Republic of the Philippines
SUPREME COURT
Manila
EN BANC
G.R. No. L-2298 December 28, 1905
THE UNITED STATES, plaintiff-appellant,
vs.
IGNACIO SIATONG, defendant-appellee.
Office of the Solicitor-General Araneta for appellant.
W.A. Kincaid for appellee.
MAPA, J.:
The defendant was sentenced by a military commission, as guilty of the crime of murder, to the death penalty. The sentence was duly approved and affirmed by competent authority but was not executed on account of the defendant having escaped prior to the date set for its execution. Having been captured later, when the military commission that had tried him and sentenced him had ceased to act, the Court of First Instance, petitioned by the prosecution, for the execution of the said sentence, declared the defendant included in the amnesty of July 4, 1902, and released him upon his taking the required oath.
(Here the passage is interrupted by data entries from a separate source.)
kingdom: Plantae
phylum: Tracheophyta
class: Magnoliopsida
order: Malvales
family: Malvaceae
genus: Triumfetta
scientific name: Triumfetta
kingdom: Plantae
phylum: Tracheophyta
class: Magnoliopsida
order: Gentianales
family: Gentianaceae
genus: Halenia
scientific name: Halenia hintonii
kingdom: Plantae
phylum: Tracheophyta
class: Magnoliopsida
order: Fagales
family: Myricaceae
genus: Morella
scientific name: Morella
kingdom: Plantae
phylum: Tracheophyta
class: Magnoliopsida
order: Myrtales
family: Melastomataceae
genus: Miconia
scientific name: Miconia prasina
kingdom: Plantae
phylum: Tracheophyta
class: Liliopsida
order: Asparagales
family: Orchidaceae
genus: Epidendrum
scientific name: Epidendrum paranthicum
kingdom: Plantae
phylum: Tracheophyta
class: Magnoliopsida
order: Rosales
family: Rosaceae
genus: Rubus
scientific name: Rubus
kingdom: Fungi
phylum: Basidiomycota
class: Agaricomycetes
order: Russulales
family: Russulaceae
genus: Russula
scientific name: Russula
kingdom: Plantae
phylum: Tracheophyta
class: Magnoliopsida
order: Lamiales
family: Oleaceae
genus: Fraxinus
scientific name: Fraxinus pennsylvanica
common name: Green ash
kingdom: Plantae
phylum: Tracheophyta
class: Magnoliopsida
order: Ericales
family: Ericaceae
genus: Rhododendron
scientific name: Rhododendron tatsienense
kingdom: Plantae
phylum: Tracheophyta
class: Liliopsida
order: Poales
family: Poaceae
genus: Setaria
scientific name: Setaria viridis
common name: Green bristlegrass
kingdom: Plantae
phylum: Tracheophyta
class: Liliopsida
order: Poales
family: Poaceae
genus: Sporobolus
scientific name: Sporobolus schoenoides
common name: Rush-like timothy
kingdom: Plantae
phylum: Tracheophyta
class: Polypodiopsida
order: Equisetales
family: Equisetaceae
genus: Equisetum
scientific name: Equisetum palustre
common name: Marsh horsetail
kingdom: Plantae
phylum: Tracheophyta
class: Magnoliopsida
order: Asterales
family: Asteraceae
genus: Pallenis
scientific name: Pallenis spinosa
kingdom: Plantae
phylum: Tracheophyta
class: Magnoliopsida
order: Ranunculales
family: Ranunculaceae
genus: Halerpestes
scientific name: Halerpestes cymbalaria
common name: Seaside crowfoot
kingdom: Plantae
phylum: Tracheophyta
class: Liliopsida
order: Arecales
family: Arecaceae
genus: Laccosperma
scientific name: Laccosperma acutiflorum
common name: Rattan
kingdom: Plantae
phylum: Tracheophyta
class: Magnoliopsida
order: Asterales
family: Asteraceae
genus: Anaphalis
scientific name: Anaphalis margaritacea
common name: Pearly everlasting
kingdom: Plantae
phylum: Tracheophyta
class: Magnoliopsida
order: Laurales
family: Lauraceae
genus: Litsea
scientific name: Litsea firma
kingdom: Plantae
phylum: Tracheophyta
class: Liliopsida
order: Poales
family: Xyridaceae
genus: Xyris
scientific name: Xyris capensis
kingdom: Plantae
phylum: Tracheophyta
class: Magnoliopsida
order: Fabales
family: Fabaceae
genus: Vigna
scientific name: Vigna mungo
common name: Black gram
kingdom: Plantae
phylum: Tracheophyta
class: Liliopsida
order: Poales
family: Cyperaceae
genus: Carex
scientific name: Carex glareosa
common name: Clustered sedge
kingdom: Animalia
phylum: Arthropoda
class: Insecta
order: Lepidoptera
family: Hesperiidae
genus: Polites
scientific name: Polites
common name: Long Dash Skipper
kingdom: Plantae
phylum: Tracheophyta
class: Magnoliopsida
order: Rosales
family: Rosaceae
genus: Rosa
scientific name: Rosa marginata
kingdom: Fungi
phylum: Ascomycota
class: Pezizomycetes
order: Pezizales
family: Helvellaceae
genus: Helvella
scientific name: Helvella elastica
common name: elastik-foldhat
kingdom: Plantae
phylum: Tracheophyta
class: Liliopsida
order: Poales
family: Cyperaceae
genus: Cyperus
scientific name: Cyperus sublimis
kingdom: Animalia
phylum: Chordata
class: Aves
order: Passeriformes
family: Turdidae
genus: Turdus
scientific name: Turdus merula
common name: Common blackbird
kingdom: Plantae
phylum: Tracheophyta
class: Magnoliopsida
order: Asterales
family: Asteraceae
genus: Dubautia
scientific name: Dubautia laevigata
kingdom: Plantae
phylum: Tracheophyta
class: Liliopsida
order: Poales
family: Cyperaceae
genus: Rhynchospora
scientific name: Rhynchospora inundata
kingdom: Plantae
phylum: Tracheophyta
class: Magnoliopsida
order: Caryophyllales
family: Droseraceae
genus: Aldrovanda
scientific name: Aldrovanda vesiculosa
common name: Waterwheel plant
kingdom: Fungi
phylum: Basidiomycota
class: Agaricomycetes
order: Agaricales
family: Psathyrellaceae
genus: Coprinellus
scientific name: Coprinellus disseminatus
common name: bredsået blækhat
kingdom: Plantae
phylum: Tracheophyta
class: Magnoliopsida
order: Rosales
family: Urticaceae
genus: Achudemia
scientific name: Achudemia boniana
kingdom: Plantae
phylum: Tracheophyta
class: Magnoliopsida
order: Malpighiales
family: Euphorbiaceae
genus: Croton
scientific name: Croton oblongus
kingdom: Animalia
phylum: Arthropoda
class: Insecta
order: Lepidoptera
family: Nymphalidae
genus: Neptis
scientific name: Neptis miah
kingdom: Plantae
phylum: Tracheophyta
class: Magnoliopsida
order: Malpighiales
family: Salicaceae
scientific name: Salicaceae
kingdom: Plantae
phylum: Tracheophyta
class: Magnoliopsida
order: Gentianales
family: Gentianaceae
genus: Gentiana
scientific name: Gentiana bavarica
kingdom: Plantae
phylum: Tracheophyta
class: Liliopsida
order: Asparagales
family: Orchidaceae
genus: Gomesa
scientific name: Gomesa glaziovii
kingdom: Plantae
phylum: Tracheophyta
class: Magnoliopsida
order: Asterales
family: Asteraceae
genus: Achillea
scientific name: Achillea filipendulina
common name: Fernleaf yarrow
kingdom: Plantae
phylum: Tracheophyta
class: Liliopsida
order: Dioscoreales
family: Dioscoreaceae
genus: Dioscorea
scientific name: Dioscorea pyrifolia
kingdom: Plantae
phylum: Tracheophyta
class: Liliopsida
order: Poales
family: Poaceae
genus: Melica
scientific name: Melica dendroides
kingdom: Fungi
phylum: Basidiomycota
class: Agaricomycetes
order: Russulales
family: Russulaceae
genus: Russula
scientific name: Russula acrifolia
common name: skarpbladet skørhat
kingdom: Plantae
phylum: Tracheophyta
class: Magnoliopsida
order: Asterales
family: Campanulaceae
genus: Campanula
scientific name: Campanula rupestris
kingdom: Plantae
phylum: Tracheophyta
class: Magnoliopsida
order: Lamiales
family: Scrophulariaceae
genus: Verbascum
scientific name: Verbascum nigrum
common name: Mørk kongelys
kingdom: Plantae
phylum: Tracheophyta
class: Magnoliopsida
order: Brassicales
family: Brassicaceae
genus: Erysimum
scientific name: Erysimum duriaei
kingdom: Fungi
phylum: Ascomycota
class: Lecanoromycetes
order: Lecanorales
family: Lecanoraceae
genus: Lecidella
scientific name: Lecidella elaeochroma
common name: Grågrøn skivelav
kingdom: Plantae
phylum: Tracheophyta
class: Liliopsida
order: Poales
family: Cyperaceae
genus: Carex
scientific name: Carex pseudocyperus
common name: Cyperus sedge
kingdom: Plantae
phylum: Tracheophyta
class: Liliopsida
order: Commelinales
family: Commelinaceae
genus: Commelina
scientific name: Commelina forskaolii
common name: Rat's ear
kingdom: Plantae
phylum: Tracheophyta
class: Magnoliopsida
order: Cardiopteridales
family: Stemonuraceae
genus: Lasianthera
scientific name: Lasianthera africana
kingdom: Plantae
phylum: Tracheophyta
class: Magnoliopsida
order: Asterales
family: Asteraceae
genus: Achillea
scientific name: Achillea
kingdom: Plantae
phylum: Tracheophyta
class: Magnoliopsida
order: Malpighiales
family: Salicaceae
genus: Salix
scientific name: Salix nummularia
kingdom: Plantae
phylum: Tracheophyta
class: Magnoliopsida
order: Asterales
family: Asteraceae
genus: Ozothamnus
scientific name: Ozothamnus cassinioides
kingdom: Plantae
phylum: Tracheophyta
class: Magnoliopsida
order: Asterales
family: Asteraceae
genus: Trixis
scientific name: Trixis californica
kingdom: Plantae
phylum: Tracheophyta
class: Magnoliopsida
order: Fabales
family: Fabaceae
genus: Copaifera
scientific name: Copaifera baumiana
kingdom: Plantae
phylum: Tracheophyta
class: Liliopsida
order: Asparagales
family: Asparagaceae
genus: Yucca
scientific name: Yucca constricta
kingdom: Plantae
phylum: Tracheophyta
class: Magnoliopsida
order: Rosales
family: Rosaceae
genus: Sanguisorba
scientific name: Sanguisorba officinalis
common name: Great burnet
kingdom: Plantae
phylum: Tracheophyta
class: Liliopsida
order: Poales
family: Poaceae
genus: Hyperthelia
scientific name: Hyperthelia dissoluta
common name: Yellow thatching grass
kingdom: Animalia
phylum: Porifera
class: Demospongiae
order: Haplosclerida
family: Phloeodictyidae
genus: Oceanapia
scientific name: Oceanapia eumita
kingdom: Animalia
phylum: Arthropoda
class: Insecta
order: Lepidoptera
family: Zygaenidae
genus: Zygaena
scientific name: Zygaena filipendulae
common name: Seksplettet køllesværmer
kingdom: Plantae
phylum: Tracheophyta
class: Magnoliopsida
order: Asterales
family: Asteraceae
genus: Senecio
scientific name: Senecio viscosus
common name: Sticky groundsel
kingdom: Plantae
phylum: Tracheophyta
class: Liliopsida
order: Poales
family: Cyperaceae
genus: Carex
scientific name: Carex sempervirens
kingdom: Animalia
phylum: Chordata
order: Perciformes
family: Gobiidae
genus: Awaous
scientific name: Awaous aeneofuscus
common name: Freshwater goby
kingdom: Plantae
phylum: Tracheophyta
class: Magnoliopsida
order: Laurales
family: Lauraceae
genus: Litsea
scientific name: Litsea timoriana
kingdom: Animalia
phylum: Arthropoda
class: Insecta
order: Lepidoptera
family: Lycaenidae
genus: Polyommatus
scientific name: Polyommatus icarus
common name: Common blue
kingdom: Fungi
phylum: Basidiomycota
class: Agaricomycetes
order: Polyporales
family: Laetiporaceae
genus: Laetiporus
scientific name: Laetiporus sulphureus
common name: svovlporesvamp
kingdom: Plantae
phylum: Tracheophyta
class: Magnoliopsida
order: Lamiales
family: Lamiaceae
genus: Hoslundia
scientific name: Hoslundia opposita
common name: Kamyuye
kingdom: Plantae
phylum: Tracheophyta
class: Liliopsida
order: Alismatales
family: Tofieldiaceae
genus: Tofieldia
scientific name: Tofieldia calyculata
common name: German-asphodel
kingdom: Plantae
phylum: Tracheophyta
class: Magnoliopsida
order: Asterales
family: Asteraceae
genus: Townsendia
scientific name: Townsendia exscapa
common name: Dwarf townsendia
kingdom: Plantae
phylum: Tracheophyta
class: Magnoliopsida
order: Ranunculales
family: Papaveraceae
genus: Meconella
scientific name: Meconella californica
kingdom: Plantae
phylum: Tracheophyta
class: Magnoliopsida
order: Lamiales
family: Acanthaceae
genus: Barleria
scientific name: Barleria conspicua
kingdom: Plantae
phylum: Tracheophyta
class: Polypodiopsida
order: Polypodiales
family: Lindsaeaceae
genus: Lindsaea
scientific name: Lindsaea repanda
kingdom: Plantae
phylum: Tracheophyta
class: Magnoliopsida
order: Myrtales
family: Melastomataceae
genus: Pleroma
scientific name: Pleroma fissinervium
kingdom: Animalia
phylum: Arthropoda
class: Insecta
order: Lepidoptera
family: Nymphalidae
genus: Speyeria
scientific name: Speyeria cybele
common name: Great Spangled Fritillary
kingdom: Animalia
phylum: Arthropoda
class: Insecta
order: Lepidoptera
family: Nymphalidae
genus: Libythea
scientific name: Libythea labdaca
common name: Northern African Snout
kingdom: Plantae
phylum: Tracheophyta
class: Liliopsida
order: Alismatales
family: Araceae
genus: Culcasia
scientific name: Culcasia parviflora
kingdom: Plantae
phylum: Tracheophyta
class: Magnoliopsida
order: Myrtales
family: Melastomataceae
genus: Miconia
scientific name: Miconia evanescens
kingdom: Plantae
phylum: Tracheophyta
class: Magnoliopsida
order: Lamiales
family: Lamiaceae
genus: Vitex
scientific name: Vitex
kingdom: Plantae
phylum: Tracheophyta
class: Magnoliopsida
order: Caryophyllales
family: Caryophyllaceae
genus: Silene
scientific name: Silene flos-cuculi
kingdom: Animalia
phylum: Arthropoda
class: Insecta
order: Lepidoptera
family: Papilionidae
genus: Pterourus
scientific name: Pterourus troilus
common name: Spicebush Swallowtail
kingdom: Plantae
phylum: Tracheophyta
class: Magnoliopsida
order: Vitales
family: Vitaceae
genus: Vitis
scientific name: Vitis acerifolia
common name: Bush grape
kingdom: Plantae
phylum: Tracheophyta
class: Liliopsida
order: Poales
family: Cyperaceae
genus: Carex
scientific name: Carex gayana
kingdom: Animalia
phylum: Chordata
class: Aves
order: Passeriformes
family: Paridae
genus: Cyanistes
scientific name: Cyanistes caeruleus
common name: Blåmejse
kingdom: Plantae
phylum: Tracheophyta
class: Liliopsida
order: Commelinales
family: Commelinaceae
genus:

The provincial fiscal appealed from this judgment of the court, but the representative of the Government in this instance desisted from the said appeal which he considered improper. In its place he made use of the remedy of certiorari on the grounds that the court went outside its jurisdiction in rendering the said judgment and that there is no appeal from it, or any other easy, expeditious, and appropriate remedy.
Without its being our purpose to decide if the remedy of certiorari invoked by the provincial fiscal is proper in this case or not, we can not admit his petition on account of its not being made in due form. The remedy of certiorari should be petitioned for by formal complaint having all of the requirements prescribed by the Code of Procedure in Civil Actions, and the petition formulated by the fiscal in the form of a brief in a criminal cause does not come up to these requirements, for which reason it is set aside in accordance with law.
The Government having desisted in its appeal, we declare that there is no cause to grant the remedy of certiorari in the manner petitioned, without prejudice to the right of the prosecution to file a new petition in proper form if deemed convenient. The costs in this instance are declared de oficio. So ordered.
Arellano, C.J., Johnson, Carson, and Willard, JJ., concur.